*EXERCISE PROMPT:* Count the rows below that contain the string "Оплата", with case counting, and give only the number.

Source records
----------------------------------------

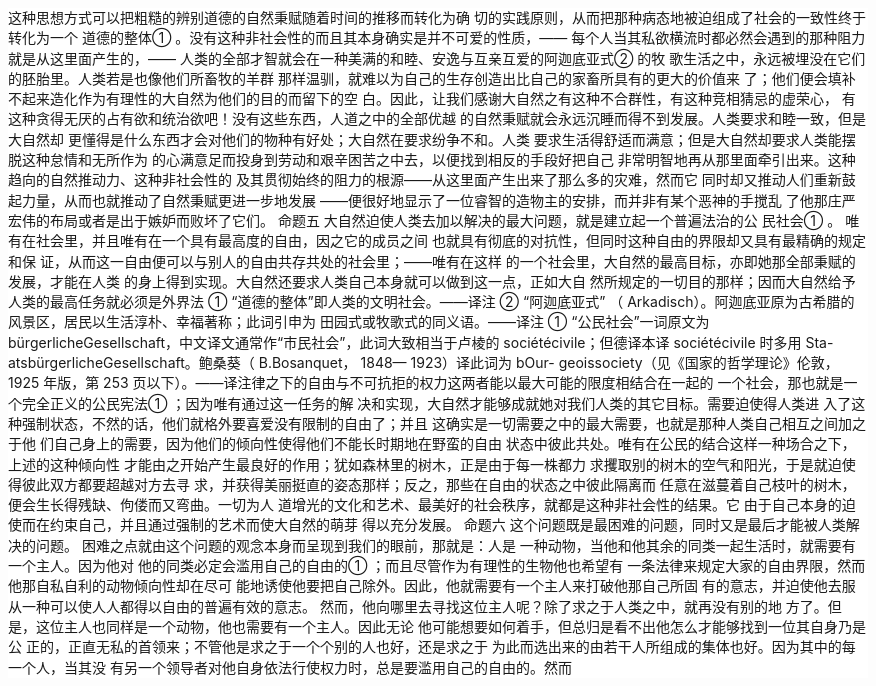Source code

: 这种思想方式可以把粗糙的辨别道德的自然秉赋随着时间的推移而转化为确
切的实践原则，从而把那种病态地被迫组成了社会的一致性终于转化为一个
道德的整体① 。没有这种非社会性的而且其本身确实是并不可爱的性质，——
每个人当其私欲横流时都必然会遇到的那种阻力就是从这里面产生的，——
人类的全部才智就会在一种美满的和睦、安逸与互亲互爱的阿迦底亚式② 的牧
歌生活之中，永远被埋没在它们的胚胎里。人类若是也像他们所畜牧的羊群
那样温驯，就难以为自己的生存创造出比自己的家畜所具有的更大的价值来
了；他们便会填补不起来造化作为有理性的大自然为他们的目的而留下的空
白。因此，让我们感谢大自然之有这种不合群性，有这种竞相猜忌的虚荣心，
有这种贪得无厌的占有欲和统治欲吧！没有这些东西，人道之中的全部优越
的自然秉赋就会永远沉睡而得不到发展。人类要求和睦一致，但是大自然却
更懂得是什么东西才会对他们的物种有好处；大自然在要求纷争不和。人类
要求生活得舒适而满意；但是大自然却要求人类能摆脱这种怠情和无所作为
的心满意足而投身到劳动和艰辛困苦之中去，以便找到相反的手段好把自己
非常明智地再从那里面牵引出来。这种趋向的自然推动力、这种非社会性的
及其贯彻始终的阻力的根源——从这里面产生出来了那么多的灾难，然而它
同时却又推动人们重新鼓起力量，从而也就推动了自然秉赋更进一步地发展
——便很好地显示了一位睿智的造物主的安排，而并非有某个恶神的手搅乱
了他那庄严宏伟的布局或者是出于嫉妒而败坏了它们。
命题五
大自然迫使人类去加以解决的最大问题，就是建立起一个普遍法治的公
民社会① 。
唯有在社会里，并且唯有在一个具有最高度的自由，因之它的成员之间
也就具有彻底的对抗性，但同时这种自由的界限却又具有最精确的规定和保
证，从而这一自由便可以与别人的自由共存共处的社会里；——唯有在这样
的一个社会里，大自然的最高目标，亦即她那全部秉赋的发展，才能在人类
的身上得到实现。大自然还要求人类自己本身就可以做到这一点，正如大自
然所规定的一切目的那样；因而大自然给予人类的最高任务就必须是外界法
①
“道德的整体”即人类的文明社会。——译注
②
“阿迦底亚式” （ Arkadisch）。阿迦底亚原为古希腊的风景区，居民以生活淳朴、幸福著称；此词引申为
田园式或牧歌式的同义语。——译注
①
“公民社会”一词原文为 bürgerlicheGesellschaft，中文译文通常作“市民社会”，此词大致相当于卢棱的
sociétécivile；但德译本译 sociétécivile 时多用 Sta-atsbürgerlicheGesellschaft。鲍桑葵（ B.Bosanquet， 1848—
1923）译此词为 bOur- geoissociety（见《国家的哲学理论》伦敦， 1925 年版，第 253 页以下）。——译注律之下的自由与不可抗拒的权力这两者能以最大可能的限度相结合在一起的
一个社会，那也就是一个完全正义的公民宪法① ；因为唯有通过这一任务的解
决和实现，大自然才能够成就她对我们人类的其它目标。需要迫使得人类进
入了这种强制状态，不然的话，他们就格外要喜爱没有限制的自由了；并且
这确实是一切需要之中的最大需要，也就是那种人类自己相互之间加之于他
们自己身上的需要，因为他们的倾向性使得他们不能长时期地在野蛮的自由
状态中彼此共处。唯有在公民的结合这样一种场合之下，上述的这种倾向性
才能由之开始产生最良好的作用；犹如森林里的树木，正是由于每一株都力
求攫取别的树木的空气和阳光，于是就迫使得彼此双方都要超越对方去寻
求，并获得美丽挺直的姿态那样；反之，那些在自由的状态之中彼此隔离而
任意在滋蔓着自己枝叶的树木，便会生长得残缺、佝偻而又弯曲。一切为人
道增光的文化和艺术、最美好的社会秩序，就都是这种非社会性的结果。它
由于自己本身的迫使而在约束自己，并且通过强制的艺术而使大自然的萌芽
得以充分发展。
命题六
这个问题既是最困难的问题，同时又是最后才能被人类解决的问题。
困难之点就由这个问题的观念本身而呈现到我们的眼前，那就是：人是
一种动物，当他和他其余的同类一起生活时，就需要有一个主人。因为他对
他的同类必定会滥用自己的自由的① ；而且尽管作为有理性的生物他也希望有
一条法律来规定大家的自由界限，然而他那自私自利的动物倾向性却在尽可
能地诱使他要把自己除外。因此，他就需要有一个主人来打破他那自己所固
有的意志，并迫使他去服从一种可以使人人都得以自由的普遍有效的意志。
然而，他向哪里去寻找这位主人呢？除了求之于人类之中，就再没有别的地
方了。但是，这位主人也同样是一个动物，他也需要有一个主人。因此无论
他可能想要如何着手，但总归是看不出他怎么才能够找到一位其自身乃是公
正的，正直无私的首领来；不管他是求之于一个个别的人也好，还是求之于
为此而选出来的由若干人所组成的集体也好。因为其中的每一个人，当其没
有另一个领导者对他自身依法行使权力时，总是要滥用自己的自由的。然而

----------------------------------------

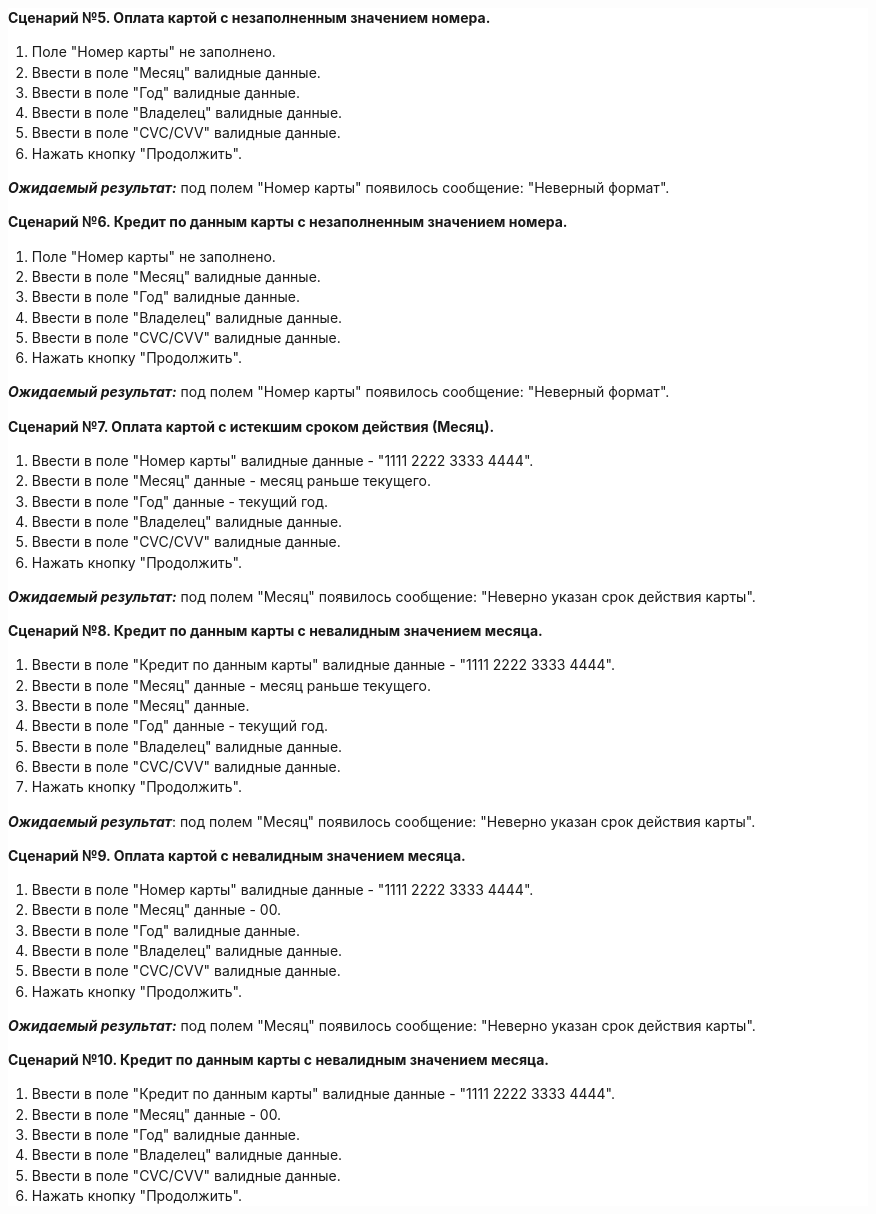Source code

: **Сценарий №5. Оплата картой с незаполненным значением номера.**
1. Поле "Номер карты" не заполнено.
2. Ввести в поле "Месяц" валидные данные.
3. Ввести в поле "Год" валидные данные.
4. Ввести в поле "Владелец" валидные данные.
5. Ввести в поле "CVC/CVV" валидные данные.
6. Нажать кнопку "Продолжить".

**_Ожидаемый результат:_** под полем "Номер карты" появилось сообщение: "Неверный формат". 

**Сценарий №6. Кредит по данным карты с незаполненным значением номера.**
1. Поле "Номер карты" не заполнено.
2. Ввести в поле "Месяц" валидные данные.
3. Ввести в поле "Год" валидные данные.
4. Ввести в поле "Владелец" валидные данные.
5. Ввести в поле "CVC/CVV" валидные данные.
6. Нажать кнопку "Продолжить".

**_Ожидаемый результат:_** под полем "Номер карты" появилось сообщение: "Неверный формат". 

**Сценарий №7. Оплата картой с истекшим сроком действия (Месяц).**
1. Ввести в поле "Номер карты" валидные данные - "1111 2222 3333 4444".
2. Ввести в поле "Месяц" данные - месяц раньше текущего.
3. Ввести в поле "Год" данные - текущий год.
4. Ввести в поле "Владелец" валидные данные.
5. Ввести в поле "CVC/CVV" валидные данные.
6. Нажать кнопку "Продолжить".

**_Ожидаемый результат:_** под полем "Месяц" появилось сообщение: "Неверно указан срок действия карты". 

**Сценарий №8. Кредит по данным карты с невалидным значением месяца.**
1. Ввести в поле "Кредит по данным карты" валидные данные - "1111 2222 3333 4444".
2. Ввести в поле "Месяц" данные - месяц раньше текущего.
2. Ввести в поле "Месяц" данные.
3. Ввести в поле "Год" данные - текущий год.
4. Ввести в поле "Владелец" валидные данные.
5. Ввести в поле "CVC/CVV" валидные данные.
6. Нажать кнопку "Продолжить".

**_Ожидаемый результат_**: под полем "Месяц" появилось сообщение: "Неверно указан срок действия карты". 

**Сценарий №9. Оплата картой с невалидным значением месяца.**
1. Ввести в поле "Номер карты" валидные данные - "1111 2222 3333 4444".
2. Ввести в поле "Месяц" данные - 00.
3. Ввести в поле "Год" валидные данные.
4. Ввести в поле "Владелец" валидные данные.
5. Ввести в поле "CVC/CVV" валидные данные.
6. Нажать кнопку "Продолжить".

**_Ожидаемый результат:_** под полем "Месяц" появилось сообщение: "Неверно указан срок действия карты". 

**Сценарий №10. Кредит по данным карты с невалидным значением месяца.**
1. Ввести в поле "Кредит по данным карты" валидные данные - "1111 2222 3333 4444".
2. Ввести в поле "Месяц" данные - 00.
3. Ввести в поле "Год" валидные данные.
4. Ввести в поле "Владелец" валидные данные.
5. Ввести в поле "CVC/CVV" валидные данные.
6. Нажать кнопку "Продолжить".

----------------------------------------

*RESPONSE AREA:* 3